Record set:
==========
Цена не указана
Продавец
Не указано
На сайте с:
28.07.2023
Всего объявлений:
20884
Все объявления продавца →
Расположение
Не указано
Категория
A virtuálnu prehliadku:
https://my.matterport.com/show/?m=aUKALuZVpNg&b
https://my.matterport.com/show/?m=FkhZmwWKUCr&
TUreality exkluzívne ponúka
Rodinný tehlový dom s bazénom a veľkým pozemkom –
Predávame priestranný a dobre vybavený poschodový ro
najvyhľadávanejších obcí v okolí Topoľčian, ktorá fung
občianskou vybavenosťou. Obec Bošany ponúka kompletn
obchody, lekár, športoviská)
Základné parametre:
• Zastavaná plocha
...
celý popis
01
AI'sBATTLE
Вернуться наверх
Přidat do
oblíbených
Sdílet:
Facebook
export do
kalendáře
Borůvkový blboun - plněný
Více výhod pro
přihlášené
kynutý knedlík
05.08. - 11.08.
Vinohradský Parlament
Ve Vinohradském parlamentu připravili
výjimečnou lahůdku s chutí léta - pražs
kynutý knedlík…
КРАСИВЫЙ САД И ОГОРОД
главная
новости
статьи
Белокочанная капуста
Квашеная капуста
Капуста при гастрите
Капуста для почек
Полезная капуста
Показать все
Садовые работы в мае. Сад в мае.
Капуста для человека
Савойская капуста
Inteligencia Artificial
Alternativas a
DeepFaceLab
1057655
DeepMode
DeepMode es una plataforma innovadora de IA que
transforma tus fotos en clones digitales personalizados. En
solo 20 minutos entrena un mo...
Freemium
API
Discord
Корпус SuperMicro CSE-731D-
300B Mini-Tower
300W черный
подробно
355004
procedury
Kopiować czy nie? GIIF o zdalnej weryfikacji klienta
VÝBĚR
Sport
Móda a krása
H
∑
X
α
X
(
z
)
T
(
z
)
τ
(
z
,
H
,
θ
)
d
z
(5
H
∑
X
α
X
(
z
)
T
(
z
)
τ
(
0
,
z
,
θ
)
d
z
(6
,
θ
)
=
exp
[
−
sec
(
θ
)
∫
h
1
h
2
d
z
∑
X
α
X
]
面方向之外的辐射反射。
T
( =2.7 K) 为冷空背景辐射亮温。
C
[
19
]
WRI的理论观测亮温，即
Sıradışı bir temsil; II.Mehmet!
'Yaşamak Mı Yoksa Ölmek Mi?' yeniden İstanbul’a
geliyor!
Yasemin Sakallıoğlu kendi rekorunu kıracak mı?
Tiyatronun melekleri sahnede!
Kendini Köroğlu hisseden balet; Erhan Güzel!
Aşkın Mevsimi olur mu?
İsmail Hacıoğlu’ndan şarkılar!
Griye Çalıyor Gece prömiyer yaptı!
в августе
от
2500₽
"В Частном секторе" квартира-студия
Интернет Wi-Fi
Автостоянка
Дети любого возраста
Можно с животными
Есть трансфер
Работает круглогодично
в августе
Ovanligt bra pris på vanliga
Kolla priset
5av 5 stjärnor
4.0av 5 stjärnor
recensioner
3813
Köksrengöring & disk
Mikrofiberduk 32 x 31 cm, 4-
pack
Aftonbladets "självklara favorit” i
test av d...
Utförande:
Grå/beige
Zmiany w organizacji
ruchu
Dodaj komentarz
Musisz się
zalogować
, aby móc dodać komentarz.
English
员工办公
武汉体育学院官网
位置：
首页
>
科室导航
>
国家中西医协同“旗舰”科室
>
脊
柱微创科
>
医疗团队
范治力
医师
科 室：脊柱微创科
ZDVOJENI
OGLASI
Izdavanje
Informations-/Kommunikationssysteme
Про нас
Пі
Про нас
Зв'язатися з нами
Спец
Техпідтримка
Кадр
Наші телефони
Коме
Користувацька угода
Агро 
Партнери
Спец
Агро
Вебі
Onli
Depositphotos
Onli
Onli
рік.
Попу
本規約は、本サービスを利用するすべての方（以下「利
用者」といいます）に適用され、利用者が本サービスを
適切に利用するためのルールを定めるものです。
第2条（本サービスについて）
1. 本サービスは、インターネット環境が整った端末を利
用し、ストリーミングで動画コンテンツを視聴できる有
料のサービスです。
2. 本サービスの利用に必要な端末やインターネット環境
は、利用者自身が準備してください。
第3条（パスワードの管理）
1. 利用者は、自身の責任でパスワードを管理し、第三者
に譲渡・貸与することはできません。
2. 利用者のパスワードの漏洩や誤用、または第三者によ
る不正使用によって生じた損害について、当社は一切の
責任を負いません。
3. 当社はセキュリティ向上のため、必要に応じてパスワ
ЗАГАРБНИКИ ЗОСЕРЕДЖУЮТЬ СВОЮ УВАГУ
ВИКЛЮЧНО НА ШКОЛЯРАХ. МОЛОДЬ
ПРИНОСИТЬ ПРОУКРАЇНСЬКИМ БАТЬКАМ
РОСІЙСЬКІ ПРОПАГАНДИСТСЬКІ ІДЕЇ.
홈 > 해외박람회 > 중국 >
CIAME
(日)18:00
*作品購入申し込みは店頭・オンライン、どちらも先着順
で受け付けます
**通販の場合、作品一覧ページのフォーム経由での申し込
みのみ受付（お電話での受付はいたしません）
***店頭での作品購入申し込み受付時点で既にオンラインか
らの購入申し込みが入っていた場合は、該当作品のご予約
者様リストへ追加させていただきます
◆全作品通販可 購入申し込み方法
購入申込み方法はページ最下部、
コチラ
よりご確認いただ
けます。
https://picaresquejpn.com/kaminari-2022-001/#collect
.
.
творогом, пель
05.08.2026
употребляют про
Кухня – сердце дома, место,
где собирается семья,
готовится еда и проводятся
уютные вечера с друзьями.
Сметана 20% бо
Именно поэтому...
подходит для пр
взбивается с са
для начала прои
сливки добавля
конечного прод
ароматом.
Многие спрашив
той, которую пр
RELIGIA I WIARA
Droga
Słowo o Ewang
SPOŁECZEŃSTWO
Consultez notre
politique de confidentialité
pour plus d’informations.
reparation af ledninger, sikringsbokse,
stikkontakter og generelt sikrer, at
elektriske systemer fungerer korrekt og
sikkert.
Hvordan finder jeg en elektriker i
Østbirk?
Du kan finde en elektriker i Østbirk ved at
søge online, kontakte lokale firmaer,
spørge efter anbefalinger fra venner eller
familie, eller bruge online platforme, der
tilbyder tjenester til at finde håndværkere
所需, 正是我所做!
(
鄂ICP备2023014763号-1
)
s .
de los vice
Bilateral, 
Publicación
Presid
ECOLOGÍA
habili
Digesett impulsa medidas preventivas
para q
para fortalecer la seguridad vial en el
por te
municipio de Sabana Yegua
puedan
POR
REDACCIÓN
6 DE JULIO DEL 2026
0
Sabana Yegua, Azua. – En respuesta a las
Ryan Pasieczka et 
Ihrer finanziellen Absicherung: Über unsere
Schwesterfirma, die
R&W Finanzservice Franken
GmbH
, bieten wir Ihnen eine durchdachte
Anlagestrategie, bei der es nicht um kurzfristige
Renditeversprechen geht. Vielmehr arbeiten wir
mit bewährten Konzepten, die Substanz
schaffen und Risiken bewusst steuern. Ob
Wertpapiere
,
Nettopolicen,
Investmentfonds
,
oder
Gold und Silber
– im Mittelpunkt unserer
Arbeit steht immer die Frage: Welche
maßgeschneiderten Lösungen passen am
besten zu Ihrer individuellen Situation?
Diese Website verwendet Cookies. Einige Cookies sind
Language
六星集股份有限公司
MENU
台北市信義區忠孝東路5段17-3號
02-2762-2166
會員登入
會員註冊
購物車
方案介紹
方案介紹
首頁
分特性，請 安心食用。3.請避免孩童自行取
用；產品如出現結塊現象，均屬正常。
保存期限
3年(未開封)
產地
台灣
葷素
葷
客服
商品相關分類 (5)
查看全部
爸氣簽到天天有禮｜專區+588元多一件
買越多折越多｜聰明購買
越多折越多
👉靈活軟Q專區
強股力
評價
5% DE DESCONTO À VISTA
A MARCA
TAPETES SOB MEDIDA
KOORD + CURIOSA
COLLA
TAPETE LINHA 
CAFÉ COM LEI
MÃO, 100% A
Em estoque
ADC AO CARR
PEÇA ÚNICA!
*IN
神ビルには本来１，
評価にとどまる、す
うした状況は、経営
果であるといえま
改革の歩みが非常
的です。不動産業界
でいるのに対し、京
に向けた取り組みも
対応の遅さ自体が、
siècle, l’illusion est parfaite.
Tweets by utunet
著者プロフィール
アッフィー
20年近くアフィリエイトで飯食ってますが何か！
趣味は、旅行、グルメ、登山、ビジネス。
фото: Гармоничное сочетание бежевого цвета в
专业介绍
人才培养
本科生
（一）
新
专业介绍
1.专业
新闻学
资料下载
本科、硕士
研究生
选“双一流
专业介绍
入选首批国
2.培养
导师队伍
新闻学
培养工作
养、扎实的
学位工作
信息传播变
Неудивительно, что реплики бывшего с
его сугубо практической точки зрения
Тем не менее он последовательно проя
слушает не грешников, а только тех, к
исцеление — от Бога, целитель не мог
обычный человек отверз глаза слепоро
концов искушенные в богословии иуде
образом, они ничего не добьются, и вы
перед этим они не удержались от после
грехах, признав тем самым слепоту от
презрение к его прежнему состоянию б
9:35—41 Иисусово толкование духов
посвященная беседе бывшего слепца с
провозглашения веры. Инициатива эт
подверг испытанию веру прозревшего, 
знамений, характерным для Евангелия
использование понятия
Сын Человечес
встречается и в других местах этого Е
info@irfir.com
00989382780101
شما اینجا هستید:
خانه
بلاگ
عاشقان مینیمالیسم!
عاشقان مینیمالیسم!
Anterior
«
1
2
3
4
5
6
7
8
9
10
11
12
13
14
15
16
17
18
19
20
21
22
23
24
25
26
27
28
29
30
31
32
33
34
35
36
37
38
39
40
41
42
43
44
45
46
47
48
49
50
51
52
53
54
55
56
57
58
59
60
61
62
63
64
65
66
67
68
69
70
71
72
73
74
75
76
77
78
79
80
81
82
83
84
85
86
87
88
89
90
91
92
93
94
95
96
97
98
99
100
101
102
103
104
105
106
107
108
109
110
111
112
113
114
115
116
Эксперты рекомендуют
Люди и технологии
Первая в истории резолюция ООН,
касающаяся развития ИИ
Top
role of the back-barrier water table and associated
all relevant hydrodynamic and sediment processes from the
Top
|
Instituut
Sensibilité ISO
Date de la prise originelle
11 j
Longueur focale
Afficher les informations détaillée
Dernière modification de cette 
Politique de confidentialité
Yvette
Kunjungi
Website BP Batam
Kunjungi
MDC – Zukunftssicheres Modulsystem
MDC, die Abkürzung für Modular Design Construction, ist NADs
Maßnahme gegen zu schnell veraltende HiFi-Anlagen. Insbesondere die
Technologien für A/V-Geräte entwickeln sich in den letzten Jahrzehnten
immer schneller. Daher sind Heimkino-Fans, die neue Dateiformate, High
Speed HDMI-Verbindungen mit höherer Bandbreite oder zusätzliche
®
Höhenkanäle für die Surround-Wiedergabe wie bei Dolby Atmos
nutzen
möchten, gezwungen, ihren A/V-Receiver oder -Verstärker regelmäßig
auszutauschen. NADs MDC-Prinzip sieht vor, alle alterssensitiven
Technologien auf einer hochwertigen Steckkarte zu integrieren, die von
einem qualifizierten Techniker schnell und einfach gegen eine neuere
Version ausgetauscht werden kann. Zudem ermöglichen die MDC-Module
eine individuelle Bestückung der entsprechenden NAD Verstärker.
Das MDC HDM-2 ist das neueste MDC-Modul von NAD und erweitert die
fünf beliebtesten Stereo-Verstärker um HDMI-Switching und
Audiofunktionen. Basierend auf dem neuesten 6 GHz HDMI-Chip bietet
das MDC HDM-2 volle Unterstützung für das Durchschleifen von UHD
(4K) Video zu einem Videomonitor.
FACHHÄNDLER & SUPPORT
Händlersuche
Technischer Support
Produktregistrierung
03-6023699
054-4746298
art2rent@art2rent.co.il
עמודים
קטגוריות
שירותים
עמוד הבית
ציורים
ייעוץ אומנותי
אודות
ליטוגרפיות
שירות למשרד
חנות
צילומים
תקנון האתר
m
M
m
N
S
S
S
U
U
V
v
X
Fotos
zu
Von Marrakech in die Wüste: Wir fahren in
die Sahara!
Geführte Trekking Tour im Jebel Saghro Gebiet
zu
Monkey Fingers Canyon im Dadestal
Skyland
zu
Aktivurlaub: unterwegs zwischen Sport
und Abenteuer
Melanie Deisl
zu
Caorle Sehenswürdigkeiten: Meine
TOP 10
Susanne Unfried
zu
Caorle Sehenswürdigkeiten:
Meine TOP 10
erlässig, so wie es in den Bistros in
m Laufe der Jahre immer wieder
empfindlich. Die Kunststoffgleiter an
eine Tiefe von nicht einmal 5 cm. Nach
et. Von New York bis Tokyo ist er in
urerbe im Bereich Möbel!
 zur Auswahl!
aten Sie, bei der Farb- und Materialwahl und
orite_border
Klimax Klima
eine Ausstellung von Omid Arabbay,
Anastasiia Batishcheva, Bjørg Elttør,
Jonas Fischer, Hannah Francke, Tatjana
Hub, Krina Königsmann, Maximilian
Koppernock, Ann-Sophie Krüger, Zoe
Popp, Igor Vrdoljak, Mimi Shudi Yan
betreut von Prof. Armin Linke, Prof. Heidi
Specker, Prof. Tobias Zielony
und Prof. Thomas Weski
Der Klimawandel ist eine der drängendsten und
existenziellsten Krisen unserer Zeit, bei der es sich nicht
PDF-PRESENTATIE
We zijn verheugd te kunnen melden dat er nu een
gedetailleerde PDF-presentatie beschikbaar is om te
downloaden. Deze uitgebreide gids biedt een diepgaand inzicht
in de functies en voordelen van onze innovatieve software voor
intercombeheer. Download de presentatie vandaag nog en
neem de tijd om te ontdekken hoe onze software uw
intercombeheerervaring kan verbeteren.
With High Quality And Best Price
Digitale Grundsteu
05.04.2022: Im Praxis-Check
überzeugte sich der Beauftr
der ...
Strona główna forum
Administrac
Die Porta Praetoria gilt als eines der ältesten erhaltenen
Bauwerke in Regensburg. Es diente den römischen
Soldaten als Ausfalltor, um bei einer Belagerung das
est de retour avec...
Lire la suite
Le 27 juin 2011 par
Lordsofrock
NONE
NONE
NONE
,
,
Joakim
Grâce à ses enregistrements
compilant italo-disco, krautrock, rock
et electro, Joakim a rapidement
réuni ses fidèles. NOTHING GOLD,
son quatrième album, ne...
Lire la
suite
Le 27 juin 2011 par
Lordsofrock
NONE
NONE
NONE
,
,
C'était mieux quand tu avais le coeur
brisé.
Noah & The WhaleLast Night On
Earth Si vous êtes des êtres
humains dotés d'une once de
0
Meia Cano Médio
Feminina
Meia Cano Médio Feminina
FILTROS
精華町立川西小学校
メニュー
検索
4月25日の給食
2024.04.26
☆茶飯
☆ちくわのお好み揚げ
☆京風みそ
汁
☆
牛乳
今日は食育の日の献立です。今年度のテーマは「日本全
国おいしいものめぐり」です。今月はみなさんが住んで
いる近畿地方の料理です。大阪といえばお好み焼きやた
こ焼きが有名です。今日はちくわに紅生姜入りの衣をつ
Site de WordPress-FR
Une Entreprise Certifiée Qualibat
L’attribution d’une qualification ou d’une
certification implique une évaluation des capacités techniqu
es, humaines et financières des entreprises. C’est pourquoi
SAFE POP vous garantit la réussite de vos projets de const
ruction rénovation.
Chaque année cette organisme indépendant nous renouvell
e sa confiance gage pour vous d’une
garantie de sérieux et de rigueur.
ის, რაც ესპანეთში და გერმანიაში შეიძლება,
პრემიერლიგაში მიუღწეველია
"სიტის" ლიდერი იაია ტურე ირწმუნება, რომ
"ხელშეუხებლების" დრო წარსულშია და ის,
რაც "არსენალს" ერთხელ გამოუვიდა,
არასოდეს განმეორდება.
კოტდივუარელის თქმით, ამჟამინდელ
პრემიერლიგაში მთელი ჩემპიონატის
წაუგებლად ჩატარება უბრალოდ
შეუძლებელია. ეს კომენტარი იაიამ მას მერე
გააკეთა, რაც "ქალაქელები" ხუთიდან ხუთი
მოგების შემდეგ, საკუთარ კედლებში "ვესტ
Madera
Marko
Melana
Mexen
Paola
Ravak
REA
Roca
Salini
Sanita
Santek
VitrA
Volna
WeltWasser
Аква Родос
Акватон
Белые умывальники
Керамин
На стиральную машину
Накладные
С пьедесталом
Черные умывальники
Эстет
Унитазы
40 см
==========
Exercise: Each line of the material with the word "Verstärker" in it should be listed.

Reply to the exercise:
möchten, gezwungen, ihren A/V-Receiver oder -Verstärker regelmäßig
eine individuelle Bestückung der entsprechenden NAD Verstärker.
fünf beliebtesten Stereo-Verstärker um HDMI-Switching und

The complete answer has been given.